# Re: ESSAY: How to deter a rogue AI by using your first-mover advantage

Date: Thu Aug 23 2007 - 18:33:50 MDT

Friday, August 24, 2007, Nick Hay wrote:

NH> That's not true. Suppose there are 5 possible UFAI designs, and we
NH> can protect against 1 of them by setting up this simulation. Then
NH> there is a 1/5 probability we pick the right UFAI. If there are 100
NH> designs, the probability reduces to 1/100. Common designs are easier
NH> to protect against.

It's a bit more complicated, but ultimately this scheme can match a
real instance of the universe (with UFAI) by any number of exact simulations of
it without spending too much resources. Problem is that simulation
includes enormous number of arbitrary parameters, so even given a
single design, for UFAI to expect the same random stuff there should
exist a simulation that also simulates those exact same random events
(such as a sequence generated by background radiation random number
generator within UFAI's universe). Solution is in multiplicity of MWI
branches. Universe can be regarded as continuously branching. Within a
given branch, future states can also be branched, in which case latter
branches are said to be contained in a former branch.
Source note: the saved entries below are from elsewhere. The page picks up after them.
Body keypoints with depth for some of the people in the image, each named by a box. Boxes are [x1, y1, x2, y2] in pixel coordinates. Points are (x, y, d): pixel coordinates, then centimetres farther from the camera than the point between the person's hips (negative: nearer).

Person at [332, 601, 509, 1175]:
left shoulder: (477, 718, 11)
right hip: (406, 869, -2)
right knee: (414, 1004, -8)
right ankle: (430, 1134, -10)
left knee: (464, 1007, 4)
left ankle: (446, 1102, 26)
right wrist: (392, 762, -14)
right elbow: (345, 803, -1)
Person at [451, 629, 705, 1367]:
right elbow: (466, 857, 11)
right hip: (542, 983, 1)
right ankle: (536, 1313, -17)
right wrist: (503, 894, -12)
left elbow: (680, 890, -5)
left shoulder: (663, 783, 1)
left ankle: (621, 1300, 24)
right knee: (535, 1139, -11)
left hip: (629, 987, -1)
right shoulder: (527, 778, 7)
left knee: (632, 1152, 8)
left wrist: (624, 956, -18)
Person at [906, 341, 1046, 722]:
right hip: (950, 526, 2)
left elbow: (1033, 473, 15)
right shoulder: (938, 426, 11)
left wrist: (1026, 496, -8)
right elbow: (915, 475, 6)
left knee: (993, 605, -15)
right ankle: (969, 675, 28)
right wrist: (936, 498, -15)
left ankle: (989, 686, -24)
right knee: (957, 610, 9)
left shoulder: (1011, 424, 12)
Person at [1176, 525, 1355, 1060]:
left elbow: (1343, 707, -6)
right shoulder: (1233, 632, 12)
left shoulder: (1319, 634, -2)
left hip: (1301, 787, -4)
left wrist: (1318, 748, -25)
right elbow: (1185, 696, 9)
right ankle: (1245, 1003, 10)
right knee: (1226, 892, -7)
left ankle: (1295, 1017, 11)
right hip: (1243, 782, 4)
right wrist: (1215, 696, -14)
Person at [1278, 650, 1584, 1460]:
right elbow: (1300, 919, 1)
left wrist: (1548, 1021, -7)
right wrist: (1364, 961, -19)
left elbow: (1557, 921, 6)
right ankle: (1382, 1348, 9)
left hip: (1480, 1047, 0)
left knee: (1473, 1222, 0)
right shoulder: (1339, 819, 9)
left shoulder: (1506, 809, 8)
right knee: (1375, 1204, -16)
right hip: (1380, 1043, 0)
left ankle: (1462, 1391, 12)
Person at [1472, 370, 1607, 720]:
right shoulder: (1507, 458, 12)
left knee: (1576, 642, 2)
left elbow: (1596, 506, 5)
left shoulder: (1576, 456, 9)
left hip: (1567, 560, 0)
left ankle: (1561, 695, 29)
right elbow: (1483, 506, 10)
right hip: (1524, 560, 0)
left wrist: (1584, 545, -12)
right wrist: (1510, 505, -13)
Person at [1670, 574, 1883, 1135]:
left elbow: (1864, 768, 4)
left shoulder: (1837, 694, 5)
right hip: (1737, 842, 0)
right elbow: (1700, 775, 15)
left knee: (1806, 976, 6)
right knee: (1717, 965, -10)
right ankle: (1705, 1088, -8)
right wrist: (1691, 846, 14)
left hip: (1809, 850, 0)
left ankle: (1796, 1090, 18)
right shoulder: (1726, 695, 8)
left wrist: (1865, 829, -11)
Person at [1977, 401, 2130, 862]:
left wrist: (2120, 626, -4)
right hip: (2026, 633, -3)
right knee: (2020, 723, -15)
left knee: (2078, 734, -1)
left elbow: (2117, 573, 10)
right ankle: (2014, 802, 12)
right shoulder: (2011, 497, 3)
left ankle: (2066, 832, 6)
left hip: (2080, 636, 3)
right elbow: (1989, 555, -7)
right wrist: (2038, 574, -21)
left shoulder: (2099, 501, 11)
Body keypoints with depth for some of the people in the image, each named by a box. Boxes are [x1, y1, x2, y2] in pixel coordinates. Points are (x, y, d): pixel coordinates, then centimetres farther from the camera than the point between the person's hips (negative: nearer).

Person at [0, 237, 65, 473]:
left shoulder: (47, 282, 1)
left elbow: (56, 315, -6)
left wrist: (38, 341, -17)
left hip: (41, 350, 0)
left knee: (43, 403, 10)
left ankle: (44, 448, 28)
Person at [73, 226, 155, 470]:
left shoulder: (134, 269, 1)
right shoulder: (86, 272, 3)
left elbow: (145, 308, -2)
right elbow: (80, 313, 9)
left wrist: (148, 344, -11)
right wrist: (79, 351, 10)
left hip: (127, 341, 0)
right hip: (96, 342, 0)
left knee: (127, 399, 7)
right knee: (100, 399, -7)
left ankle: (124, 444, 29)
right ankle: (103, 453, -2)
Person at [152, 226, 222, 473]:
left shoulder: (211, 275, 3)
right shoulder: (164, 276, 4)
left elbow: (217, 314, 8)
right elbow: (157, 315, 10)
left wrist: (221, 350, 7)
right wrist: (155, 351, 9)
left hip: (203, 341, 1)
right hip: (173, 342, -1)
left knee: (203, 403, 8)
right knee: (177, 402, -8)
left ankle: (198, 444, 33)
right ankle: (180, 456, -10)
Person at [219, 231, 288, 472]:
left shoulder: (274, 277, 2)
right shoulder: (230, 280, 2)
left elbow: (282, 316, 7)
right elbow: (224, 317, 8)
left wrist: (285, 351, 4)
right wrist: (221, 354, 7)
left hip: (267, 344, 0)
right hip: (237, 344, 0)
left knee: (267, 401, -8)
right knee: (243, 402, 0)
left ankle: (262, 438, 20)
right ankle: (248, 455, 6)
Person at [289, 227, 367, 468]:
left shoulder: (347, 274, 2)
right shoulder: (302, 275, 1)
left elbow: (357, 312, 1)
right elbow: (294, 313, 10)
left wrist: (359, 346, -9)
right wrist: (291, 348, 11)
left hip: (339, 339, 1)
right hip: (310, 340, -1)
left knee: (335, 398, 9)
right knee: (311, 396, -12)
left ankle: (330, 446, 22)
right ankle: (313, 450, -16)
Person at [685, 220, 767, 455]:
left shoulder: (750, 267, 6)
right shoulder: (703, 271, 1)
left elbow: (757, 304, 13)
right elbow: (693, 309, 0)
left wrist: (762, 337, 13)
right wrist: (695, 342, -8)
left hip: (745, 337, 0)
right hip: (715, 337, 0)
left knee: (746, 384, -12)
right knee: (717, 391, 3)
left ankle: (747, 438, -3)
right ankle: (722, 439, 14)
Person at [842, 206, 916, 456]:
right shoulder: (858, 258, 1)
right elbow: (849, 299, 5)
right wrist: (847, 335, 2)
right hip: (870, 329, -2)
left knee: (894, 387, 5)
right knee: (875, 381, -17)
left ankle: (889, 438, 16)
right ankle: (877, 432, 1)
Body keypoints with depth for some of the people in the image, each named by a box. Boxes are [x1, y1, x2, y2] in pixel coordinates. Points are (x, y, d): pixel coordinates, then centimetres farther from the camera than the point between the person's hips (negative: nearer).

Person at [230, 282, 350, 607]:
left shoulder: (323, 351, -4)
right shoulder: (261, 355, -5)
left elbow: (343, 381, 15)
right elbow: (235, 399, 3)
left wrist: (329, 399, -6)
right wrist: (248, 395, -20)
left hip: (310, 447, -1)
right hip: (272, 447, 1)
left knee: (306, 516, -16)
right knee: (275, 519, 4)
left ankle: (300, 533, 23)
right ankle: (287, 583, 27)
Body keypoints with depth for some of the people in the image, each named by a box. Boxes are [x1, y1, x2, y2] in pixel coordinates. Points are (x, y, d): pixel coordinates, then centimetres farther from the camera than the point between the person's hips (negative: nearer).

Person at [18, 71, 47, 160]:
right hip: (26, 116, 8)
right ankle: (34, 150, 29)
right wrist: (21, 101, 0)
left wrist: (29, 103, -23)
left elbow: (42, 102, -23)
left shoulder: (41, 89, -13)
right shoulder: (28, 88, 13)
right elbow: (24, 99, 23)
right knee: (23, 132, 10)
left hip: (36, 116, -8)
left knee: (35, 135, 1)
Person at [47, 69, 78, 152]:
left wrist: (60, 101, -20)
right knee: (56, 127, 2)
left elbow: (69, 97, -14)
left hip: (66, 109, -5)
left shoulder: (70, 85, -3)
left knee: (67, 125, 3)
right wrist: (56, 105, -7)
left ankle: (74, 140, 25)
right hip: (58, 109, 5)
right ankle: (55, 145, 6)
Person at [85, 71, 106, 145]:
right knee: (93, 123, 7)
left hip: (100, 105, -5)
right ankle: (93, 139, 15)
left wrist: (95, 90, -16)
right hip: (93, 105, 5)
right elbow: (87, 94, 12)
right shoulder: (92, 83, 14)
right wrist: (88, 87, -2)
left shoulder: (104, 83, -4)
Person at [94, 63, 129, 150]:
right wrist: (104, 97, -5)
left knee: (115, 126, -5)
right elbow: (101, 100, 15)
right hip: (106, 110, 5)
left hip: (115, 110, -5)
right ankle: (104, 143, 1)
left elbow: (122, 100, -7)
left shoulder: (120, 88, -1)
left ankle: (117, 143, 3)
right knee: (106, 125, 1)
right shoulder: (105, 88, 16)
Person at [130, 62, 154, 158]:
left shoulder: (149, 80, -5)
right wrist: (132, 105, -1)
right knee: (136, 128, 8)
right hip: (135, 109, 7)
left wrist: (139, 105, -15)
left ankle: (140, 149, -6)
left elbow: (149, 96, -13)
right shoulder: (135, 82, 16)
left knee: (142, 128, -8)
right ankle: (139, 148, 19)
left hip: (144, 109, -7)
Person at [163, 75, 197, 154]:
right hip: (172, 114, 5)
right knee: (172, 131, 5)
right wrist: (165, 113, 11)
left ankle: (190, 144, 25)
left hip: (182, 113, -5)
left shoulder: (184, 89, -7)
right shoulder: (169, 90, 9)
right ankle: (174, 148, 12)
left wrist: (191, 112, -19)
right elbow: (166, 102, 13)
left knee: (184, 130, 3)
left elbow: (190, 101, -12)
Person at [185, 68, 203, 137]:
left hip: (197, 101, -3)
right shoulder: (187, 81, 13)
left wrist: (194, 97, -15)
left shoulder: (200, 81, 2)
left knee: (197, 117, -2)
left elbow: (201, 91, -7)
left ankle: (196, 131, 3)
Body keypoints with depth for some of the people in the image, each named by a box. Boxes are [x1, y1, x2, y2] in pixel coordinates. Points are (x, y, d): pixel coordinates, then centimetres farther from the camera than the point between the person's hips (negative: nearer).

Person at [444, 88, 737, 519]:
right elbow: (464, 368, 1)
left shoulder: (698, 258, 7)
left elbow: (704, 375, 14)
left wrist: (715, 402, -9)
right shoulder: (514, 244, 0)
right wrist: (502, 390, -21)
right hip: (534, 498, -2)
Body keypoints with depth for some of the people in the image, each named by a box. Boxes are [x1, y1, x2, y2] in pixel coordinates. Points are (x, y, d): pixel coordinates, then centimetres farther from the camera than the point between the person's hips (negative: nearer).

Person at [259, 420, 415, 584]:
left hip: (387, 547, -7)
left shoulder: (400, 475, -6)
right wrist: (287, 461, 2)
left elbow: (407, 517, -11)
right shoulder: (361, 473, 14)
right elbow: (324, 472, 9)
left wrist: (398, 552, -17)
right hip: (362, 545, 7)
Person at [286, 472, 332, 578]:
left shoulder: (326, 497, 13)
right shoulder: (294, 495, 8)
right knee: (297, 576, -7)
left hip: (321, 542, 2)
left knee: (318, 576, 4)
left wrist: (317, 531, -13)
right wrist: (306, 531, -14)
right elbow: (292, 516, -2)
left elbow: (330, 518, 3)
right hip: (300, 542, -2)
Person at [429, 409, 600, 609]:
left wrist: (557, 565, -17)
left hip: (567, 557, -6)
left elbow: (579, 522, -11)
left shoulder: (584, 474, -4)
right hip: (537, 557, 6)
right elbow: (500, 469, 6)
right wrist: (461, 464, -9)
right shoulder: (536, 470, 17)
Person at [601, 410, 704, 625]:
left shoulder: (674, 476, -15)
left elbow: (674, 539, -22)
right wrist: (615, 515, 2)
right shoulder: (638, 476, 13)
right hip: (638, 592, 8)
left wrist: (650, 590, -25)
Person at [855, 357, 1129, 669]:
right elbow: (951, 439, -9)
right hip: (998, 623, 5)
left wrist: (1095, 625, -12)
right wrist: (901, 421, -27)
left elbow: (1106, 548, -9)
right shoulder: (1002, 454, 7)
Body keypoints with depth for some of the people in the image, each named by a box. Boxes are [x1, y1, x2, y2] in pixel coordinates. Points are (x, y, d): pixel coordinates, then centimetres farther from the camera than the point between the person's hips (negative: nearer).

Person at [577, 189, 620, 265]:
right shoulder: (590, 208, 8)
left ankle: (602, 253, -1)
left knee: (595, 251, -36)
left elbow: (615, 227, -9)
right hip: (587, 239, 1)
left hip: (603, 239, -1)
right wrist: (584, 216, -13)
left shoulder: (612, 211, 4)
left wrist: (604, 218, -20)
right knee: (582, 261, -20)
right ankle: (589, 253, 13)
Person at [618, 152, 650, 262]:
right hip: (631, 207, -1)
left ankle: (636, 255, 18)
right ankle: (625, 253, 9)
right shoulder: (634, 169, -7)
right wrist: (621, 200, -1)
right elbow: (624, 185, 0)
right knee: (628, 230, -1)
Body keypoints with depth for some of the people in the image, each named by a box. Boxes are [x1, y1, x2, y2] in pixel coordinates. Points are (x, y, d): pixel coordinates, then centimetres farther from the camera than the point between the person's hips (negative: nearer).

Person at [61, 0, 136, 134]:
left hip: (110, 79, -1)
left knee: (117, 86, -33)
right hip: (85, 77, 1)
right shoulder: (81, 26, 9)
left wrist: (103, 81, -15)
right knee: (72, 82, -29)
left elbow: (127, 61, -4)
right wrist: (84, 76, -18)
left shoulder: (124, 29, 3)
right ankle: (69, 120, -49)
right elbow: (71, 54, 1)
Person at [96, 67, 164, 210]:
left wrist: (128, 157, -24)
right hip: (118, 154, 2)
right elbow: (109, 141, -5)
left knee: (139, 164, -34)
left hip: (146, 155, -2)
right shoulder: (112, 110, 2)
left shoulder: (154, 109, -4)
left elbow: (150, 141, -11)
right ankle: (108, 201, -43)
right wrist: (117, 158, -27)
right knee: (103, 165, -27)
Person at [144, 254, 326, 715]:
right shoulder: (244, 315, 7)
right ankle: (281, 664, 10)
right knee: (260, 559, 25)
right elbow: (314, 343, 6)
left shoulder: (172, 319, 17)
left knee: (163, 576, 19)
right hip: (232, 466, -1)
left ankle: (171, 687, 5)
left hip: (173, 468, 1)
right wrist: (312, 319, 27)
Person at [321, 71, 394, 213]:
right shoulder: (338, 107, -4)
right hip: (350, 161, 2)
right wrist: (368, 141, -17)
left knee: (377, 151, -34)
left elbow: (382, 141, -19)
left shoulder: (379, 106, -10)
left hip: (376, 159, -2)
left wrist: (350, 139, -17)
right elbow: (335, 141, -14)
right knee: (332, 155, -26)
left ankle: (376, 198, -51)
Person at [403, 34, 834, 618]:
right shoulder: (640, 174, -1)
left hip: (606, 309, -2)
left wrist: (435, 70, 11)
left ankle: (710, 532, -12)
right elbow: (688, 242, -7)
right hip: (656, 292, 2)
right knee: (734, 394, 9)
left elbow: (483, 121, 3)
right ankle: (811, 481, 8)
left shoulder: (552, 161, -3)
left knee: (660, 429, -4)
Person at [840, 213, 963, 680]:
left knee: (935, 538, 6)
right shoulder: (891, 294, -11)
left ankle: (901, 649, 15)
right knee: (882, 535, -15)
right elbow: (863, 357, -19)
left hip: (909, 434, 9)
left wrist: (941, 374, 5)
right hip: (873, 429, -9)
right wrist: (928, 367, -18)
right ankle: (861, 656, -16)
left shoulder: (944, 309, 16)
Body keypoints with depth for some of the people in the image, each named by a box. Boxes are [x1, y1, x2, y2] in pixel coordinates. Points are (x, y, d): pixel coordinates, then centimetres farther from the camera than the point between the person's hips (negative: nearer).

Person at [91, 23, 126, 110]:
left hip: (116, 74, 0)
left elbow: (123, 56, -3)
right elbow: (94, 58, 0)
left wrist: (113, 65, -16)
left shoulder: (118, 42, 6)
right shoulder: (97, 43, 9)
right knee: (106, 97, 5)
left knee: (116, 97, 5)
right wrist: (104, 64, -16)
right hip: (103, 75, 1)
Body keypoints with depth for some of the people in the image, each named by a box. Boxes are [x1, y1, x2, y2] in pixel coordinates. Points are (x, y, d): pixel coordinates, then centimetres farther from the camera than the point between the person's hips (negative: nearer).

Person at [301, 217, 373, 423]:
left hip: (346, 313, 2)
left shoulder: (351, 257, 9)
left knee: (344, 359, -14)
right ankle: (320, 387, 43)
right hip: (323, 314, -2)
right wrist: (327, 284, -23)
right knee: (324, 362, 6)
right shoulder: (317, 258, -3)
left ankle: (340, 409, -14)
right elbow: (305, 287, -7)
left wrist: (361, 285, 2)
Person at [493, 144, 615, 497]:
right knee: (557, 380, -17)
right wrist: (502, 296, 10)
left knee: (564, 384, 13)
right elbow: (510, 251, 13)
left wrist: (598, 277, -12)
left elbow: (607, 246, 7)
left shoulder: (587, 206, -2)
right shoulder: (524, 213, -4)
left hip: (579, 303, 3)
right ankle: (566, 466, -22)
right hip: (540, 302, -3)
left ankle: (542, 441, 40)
Problem can be defined as follows: starting from a given moment, one
of the branches results in generation of UFAI (this branch includes
all future branches containing UFAIs), and another branch contains at
least one branch containing a FAI. Let the number of branches double
every tau (measure of time). Up to a given moment in time T from
separation of UFAIs' branch, there are 2^(T/tau)
universe configurations that may contain an UFAI. If friendly AI starts a
simulation where random events within the simulation are determined
by random generators in its own universe, different MWI branches of
FAI will generate different simulations corresponding to different
branches of UFAI real universes. Let S*tau be the amount of time
required in FAI universe to produce a tau of branching within a
simulated universe. In this case, from the start of simulation,
by the time t FAI will simulate 2^(t/(S*tau)) configurations, so
to simulate all possible UFAI configurations up to the time T it will
need time t=T*S, that is slowdown factor depends only on simulation
implementation and doesn't suffer from multiplicity of possible
configurations.

I wonder, is expected utility weighted over all possible outcomes
a rational goal to pursue? If system accepts MWI, shouldn't it rank
hightly a scheme where it gambles and performs suicide if it loses?
All its future instances will win, and it has no incentive to infect
as much future branches as possible by its presence, that is to
survive in all branches (which is an evolutionary bias).